According to a civil servant from Linzhou, a county-level city in the central province of Henan, the government of Yuankang, one of the towns in the jurisdiction, convened officials from subordinate villages for a meeting in early December last year. The participants were ordered to crack down on Buddhist places of worship: shut down all small temples and convert large ones into elderly entertainment venues.

“The Communist Party doesn’t allow people to have religious beliefs, they stringently inspect everyone’s religious status,” the civil servant added. “It aims at controlling people’s ideology, fearing that no one will follow the Communist Party if all convert to Buddhism.”

As per preliminary information, by mid-April, at least nine large temples throughout Linzhou have been repurposed for activity centers. “Xi Jinping doesn’t allow to worship Buddha, he tells people to believe in the Communist Party instead,” a local Buddhist said.

On April 18, over 20 Linzhou city government personnel came to Dongjie village to inspect the conversion of the Jingquan Temple, built during the Zhengguan period (627–649) of the Tang dynasty (618-907).
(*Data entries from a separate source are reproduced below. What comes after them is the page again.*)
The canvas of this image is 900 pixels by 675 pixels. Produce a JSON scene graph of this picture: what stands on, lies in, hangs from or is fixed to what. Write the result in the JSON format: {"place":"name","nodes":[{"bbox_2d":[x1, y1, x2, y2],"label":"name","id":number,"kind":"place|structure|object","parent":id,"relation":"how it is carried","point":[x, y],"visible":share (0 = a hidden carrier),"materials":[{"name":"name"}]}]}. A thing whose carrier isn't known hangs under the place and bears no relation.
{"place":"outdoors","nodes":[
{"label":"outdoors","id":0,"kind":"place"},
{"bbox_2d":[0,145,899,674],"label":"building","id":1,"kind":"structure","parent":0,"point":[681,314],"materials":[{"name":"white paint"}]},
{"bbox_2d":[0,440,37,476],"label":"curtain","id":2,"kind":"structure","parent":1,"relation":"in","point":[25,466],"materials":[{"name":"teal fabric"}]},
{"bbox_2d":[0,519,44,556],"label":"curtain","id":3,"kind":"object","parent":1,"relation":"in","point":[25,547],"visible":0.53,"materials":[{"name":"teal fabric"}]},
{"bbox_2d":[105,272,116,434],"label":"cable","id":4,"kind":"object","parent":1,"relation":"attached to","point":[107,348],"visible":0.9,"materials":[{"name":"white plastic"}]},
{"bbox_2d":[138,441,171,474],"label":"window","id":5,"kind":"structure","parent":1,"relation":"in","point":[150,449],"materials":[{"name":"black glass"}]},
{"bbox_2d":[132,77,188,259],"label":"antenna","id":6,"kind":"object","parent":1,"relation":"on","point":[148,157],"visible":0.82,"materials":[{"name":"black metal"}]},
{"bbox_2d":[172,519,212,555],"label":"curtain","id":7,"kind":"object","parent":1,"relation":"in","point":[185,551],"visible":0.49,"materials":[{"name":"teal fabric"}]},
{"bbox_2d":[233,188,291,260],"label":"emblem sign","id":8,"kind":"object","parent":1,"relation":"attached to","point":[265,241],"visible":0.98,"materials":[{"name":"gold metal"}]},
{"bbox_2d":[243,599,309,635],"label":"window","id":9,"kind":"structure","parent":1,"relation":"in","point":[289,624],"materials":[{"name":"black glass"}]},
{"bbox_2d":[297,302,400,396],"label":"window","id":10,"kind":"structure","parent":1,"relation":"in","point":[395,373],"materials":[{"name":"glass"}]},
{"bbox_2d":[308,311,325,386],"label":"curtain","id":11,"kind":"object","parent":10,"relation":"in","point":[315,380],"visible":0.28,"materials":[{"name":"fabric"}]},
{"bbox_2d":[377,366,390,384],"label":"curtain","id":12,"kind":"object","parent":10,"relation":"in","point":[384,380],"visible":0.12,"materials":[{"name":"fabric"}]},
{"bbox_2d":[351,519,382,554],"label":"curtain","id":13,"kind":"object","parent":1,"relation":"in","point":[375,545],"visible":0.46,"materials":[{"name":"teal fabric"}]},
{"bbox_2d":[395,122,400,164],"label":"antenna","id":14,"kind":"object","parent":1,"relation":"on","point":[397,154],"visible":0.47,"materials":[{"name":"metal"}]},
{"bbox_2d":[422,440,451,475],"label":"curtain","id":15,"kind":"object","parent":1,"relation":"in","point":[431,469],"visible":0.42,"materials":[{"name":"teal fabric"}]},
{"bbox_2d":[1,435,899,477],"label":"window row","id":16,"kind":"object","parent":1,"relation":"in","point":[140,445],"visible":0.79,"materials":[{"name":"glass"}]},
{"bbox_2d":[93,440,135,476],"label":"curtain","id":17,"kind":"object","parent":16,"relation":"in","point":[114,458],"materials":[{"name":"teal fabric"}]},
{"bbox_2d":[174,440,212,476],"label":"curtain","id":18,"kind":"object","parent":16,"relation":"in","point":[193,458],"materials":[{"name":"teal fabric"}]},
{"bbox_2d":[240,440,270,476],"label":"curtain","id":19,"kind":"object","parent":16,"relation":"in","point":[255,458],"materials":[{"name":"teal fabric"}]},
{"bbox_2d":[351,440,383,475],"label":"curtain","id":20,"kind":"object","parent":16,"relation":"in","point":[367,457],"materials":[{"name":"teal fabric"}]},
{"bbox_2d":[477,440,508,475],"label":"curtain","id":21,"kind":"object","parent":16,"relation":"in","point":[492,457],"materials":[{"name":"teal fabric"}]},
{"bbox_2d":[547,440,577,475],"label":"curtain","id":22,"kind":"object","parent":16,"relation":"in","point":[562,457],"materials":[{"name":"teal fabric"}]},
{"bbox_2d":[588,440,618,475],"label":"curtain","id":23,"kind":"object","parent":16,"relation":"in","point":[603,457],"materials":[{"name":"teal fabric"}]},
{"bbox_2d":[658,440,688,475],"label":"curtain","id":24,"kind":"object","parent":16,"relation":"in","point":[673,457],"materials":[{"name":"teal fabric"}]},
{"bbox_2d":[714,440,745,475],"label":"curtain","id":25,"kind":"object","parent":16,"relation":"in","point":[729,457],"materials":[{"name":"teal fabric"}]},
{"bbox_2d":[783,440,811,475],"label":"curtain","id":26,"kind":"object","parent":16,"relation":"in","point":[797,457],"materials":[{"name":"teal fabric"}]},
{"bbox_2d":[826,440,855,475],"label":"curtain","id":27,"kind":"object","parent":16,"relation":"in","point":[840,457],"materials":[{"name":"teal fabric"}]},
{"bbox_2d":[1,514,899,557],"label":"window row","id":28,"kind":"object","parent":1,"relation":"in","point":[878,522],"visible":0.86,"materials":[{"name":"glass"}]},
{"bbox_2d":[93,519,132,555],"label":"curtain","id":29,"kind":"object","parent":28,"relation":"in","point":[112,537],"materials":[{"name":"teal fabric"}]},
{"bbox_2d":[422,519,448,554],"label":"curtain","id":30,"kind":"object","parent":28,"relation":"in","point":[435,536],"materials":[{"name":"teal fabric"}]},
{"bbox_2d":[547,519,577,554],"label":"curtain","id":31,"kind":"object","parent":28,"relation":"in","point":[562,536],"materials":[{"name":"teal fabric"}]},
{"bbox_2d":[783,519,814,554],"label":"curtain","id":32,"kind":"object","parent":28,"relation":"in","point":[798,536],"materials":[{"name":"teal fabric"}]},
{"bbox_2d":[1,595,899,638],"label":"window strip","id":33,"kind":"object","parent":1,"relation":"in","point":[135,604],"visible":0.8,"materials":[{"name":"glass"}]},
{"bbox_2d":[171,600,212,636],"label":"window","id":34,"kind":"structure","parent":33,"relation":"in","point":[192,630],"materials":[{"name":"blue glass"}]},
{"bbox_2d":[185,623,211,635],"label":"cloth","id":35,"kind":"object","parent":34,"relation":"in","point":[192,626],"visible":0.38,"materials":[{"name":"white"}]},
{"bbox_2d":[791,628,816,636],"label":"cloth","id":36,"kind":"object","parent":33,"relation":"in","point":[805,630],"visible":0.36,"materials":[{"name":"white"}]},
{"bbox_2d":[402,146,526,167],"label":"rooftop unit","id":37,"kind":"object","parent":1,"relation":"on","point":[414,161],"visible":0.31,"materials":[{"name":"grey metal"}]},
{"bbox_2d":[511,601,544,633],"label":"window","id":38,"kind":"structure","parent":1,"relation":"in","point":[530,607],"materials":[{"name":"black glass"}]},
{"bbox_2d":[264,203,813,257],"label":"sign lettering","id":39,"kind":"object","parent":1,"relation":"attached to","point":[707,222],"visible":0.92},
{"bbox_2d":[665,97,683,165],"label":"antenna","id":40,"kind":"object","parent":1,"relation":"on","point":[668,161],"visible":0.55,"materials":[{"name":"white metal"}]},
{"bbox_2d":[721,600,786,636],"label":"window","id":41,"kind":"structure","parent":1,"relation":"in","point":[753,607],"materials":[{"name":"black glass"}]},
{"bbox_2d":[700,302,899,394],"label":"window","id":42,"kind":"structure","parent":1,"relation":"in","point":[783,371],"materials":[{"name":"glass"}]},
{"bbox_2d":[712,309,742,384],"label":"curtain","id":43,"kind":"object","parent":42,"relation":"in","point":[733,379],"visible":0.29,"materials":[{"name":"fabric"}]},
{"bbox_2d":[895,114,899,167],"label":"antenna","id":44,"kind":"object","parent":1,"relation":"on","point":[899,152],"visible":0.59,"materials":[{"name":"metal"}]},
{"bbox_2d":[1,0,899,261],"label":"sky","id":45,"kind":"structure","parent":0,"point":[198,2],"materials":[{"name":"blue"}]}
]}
The main hall has been transformed into an activity room for the elderly, and a sign “Happy family” was posted at the entrance. Tables, chairs, Chinese chess boards, and toys for children now fill the room. Another hall in the former temple has been turned into a library.

Before the conversion, government laborers forcibly smashed Buddhist statues and looted all valuables, claiming that “no Buddhist temples or statues are allowed within 30 meters from the road.”

On February 20, the Yunzhong Temple, built over 200 years ago in Linzhou-administered Huanghua town, was repurposed on orders from the local government because it was “not harmonious with the surrounding environment and negatively affected the town’s image.”

All Buddhist statues were smashed, and slogans promoting the core socialist values have been hung outside the temple, replacing the temple’s signboard with the name of a new cultural activity center—“Peach Orchard Relay Station.”

On March 29, the Canglong Temple in Beiguan village in Linzhou’s Kaiyuan district had its signboard painted over, and all halls were converted into reading and activity rooms, where books and Chinese chess boards were assembled.

As Bitter Winter has reported extensively, last year, numerous Buddhist temples throughout China were demolished or repurposed, statues of deities removed, concealed, or modified.

On November 8, ahead of the central supervision team’s inspection, the government of Jimo, a district of Qingdao city in the eastern province of Shandong, ordered to hide a 16-meter-tall Maitreya statue in the Zaohang Park by building an artificial mountain around it.

A district resident revealed that the statue had been covered up four times before on orders from the government. “The Communist Party is suppressing the Maitreya Buddha, and it cannot see the light. But we can’t do anything about it,” the man said helplessly.

In mid-October, an outdoor Earth Store Bodhisattva statue in the Pufa Temple, located in Weichang Manchu and Mongol Autonomous County, administered by Chengde city in the northern province of Hebei, was dismembered and later removed. It was built at the cost of about 200,000 RMB (about $ 28,000), funded by local Buddhists.

“The government repeatedly forced the temple’s in-charge to remove the statue, claiming that this was part of a national campaign,” a local source told Bitter Winter. “They even threatened to arrest him if he resisted. It’s just a resurgence of the Cultural Revolution when people were accused of ‘opposing the state’ and ‘resisting the Communist Party’ if they did not follow the government’s demolition orders.”